*** Opening Provided material ***

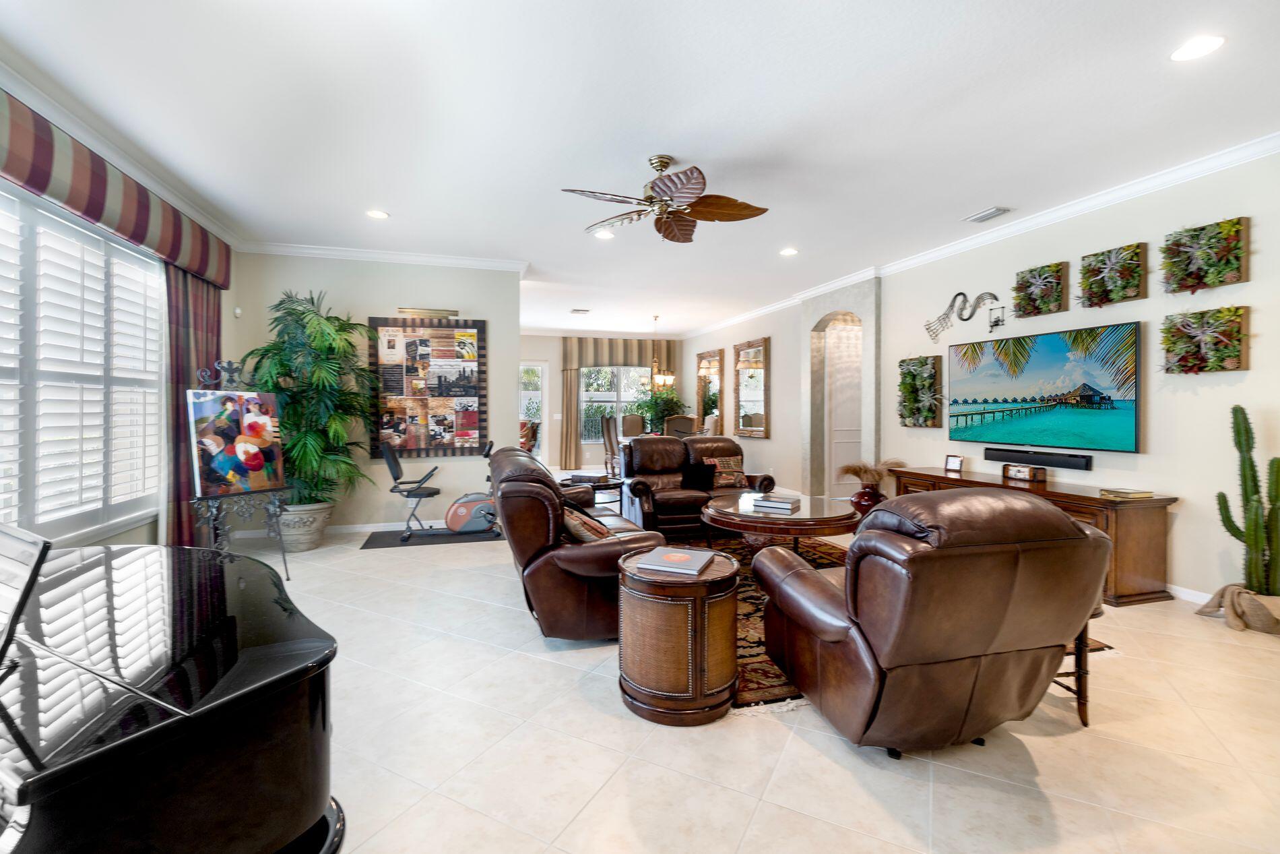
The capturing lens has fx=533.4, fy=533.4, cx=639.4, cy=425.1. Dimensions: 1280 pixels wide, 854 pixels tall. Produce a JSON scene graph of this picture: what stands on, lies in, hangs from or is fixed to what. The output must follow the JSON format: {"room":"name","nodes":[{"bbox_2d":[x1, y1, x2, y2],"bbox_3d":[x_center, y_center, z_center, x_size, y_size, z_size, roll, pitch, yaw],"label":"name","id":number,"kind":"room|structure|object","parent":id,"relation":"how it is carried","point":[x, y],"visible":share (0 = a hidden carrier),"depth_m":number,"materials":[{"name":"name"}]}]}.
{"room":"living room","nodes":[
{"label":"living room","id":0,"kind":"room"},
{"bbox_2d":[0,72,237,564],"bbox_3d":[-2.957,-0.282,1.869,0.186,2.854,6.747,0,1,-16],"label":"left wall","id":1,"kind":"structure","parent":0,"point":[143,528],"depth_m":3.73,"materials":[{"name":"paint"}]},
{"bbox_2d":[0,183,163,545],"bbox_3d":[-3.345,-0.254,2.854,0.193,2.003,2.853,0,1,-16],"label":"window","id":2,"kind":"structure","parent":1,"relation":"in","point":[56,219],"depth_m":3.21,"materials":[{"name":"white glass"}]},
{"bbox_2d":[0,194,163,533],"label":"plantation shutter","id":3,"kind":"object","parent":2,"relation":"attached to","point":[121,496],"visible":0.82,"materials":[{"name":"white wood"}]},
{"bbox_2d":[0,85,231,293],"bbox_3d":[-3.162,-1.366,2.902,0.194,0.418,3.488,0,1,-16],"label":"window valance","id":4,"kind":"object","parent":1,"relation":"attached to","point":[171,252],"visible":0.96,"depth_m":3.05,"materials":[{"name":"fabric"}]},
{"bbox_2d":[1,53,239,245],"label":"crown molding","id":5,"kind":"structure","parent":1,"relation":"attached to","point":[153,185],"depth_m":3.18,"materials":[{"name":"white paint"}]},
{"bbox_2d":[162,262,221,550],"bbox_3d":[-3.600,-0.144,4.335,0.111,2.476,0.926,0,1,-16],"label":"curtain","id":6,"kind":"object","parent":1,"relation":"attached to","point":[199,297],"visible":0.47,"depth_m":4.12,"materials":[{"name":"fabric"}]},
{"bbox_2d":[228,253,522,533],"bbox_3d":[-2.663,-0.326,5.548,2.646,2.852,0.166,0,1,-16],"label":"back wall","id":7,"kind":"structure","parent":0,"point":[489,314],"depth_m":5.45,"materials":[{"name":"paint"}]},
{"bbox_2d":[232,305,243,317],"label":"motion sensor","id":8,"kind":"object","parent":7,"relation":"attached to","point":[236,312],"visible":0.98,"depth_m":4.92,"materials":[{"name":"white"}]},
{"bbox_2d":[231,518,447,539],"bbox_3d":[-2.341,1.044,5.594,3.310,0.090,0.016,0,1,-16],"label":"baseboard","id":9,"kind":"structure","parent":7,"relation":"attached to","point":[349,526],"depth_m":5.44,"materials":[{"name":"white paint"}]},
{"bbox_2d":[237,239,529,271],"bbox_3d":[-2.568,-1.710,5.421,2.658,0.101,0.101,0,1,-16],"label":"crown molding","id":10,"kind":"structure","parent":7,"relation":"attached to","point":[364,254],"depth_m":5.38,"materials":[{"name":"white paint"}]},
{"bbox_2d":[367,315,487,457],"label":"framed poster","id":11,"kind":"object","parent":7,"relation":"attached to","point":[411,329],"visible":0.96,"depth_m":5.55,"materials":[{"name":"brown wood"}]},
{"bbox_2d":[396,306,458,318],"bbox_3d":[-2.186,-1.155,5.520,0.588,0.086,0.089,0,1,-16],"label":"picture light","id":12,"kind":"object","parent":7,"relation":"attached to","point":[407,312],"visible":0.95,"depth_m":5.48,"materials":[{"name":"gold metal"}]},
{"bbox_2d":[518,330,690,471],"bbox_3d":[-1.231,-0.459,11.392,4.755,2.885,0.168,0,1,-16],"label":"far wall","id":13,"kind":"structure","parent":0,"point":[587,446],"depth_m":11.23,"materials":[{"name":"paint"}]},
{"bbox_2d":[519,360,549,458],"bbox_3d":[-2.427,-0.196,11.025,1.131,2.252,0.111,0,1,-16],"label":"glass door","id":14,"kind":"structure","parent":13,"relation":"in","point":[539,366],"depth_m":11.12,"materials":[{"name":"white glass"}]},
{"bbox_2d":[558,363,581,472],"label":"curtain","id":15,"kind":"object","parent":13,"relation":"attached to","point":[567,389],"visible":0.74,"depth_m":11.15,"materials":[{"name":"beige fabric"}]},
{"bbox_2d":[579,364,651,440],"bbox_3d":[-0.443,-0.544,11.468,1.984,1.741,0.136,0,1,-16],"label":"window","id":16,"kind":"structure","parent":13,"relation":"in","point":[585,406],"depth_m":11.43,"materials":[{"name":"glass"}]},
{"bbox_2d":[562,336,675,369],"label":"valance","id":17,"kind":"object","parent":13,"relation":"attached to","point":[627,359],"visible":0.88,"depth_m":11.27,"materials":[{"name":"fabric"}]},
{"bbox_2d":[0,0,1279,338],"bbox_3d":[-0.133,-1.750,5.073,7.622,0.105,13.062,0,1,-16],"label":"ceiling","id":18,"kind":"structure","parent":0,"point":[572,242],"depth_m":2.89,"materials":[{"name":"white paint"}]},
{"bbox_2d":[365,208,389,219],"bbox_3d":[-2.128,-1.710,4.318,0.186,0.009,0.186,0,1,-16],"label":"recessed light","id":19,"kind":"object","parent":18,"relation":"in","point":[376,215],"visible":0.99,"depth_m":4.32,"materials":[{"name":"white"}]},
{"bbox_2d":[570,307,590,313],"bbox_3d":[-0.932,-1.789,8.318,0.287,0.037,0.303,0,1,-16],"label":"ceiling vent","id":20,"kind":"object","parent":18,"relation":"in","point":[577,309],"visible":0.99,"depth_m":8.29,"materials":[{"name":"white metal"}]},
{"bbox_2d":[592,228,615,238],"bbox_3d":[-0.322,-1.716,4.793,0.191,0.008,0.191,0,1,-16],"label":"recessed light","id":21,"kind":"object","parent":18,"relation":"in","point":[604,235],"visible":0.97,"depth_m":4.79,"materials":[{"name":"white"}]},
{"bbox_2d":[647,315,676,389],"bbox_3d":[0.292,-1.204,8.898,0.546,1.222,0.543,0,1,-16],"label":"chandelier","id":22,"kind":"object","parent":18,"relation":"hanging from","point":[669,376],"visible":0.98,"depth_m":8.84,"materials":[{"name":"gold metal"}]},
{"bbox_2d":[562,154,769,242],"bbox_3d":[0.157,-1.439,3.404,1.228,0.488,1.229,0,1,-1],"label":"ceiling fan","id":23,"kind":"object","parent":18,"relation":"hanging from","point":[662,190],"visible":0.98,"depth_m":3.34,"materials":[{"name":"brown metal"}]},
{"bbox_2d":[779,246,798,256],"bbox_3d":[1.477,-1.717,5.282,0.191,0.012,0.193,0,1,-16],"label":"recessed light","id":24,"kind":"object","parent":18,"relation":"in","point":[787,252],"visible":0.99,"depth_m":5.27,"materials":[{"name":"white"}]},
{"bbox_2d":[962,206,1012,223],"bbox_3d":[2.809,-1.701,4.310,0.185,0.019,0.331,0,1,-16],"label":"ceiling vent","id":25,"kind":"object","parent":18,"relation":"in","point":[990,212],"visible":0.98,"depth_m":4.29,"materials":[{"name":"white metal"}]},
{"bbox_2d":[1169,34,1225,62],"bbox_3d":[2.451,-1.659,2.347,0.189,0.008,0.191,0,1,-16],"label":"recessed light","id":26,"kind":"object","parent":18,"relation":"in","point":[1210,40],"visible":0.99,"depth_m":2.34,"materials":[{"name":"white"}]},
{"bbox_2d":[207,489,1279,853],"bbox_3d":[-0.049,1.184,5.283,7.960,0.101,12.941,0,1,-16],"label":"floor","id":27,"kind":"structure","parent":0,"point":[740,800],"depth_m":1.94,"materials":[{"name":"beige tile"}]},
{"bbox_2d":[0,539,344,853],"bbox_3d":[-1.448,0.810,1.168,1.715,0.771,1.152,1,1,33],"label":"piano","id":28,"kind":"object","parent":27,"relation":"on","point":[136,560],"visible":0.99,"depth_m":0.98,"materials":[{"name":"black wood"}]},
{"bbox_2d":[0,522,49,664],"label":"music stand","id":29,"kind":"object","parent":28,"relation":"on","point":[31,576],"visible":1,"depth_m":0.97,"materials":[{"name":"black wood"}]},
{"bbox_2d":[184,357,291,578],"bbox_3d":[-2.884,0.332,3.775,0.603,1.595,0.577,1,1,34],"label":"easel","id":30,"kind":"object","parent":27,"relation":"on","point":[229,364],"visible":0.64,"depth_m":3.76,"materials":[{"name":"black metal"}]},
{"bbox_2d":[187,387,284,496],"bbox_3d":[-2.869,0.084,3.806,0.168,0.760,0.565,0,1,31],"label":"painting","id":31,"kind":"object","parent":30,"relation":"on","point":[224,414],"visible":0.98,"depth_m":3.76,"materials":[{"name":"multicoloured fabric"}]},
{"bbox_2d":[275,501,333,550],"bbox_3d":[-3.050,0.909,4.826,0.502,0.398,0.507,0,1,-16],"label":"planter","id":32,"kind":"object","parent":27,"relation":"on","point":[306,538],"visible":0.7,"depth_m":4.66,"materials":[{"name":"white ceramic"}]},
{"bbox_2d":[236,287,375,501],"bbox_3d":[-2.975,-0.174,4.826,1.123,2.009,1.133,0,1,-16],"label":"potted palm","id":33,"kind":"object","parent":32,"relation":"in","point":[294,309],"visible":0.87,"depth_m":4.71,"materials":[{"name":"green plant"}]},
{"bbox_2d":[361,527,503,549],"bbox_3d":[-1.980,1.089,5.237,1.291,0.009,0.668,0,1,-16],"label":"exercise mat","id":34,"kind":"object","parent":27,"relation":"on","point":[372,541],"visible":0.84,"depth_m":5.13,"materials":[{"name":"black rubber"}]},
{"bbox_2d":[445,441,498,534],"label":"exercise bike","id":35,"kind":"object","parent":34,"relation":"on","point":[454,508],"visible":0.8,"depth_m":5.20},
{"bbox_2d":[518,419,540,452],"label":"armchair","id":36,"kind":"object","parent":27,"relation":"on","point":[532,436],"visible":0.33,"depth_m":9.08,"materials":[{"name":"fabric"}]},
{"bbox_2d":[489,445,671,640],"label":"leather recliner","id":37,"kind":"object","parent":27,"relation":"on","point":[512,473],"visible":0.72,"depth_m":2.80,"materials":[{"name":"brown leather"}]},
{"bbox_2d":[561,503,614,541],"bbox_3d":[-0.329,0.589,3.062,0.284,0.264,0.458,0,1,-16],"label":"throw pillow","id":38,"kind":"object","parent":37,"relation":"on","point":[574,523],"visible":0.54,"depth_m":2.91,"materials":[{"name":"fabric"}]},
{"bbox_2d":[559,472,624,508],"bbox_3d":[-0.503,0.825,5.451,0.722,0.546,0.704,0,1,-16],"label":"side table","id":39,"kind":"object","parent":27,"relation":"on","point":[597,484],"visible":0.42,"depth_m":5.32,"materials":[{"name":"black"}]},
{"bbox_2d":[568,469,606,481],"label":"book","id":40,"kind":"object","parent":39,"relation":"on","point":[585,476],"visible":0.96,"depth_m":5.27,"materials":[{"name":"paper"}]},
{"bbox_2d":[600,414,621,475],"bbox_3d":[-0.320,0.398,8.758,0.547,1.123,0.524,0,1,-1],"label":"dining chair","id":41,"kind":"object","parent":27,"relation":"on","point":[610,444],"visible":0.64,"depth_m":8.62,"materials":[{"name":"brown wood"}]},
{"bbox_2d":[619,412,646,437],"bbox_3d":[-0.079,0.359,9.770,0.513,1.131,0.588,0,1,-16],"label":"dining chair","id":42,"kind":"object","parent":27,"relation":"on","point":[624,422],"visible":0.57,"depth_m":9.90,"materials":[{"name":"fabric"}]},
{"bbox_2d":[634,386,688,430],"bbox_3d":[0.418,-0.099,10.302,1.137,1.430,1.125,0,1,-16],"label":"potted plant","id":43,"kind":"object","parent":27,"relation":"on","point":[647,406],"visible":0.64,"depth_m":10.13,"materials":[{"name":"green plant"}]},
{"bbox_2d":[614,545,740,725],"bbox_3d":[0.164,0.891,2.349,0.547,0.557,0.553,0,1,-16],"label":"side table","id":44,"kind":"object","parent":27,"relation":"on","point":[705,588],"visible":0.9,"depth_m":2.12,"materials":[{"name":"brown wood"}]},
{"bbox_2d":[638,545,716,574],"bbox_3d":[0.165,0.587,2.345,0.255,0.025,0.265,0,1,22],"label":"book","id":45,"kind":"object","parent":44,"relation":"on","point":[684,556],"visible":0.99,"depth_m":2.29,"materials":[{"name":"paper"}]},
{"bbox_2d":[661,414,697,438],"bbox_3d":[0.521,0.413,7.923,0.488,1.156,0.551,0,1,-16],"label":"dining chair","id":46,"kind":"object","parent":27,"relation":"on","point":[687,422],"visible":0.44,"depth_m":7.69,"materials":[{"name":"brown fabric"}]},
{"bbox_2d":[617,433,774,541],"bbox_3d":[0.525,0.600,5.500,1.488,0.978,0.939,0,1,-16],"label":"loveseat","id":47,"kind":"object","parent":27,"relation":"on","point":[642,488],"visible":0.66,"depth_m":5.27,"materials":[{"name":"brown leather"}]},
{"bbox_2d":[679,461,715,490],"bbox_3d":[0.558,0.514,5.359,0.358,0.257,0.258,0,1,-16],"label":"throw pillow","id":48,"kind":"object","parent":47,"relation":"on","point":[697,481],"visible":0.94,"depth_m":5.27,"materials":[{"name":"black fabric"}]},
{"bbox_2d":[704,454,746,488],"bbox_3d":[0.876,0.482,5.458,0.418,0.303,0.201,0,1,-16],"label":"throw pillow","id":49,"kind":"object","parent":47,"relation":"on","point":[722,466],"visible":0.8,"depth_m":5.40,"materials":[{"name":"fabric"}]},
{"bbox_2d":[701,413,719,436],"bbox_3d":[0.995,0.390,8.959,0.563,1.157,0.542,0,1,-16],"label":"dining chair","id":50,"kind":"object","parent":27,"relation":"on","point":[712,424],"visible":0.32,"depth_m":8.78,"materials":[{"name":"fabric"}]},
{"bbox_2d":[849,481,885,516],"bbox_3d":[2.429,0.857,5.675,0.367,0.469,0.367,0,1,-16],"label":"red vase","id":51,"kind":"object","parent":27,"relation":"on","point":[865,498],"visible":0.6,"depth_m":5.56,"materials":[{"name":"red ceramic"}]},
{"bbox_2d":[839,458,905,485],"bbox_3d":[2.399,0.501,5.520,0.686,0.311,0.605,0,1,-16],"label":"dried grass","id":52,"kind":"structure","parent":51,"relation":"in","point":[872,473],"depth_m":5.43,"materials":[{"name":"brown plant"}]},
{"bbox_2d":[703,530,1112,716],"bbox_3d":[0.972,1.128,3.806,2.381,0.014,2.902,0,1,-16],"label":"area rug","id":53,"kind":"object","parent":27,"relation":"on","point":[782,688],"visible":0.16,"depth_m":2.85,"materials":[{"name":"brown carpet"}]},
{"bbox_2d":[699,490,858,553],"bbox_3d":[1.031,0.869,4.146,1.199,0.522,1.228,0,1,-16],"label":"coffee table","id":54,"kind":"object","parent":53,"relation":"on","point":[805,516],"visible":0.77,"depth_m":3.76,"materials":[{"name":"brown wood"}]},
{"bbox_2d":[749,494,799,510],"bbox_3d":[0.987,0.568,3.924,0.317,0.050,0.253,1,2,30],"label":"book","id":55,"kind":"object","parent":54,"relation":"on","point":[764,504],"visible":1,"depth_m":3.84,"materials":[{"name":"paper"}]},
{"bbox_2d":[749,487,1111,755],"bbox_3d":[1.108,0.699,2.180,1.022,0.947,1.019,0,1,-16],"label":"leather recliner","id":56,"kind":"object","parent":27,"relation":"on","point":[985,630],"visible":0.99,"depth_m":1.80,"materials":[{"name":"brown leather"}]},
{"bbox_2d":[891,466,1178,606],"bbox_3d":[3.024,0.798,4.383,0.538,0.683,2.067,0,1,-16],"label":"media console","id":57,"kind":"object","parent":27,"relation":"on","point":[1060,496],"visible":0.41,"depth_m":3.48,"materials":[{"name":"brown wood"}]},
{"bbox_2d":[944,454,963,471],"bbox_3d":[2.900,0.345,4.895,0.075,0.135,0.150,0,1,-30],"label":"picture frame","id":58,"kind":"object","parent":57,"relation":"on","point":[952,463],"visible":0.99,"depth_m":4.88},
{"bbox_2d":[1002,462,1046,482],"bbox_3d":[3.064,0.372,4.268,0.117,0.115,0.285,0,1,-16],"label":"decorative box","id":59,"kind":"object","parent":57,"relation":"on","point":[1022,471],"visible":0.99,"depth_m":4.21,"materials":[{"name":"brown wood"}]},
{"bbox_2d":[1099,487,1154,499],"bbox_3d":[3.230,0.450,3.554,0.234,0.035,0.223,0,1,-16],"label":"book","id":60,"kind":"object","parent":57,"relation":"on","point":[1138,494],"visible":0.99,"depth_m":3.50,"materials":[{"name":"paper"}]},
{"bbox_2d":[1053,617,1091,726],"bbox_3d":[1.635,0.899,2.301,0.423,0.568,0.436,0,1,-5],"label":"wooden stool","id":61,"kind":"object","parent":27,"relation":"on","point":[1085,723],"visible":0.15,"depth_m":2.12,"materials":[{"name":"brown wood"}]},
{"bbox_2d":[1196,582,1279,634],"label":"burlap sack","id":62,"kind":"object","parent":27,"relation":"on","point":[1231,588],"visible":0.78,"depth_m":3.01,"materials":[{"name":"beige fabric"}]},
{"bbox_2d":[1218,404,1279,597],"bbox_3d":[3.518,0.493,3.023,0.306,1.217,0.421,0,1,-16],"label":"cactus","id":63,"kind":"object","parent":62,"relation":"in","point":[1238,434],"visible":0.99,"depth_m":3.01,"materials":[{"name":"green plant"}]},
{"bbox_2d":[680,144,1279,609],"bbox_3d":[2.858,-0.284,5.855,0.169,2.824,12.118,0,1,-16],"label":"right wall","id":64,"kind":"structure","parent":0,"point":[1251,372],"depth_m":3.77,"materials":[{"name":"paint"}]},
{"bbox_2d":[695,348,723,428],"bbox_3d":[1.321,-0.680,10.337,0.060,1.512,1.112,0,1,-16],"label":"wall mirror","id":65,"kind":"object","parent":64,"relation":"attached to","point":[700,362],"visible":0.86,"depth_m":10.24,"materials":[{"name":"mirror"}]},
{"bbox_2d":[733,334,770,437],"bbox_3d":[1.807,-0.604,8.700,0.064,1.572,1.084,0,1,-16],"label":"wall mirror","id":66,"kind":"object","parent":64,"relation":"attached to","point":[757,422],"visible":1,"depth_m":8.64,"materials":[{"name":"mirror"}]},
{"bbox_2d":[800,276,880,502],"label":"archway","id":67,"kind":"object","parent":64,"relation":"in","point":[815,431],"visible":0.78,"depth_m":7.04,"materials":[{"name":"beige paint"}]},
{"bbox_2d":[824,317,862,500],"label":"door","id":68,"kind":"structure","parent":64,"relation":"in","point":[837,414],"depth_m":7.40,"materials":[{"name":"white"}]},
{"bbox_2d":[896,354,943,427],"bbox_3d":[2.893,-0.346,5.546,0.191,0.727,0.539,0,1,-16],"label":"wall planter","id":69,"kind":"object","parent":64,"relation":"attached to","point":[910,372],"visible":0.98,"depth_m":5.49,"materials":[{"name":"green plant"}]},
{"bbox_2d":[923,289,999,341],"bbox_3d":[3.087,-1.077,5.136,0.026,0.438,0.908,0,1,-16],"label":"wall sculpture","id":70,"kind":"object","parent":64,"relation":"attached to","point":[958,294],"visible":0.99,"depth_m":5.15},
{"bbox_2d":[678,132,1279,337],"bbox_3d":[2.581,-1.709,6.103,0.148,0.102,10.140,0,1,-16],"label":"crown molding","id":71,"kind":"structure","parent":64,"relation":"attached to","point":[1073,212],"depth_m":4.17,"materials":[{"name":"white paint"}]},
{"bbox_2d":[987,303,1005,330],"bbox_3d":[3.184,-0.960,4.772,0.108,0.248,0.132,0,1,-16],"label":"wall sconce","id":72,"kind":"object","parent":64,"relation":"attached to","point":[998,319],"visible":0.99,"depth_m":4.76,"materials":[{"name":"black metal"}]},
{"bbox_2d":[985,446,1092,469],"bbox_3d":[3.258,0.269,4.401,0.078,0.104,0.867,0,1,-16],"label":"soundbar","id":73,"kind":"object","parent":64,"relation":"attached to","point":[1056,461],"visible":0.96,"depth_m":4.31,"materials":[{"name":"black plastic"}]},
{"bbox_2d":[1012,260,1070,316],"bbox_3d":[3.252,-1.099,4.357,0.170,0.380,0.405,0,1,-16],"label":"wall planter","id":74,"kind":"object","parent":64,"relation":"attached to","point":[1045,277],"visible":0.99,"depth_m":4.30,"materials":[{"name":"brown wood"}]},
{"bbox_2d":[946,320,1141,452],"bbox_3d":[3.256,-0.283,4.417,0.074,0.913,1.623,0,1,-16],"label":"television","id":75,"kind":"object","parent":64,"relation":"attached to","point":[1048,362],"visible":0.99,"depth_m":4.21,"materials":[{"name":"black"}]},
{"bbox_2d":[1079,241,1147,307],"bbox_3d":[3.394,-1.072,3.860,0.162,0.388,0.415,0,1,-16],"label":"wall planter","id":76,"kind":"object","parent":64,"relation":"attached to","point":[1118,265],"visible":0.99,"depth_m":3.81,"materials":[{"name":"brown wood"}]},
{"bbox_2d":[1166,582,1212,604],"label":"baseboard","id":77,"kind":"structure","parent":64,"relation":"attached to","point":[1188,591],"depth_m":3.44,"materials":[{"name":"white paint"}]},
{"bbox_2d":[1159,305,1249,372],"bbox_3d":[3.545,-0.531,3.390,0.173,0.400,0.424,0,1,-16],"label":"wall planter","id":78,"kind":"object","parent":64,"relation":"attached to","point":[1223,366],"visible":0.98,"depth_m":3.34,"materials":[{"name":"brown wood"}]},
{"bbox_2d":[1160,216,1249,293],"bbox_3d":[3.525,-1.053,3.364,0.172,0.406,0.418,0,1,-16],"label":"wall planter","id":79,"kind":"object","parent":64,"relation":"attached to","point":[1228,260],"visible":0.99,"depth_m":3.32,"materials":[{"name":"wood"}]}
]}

*** Closing Provided material ***

- **Assignment**: Each line of the records above that contains the word "glass" should be counted; give the resulting number without further words.

- **Task result**: 3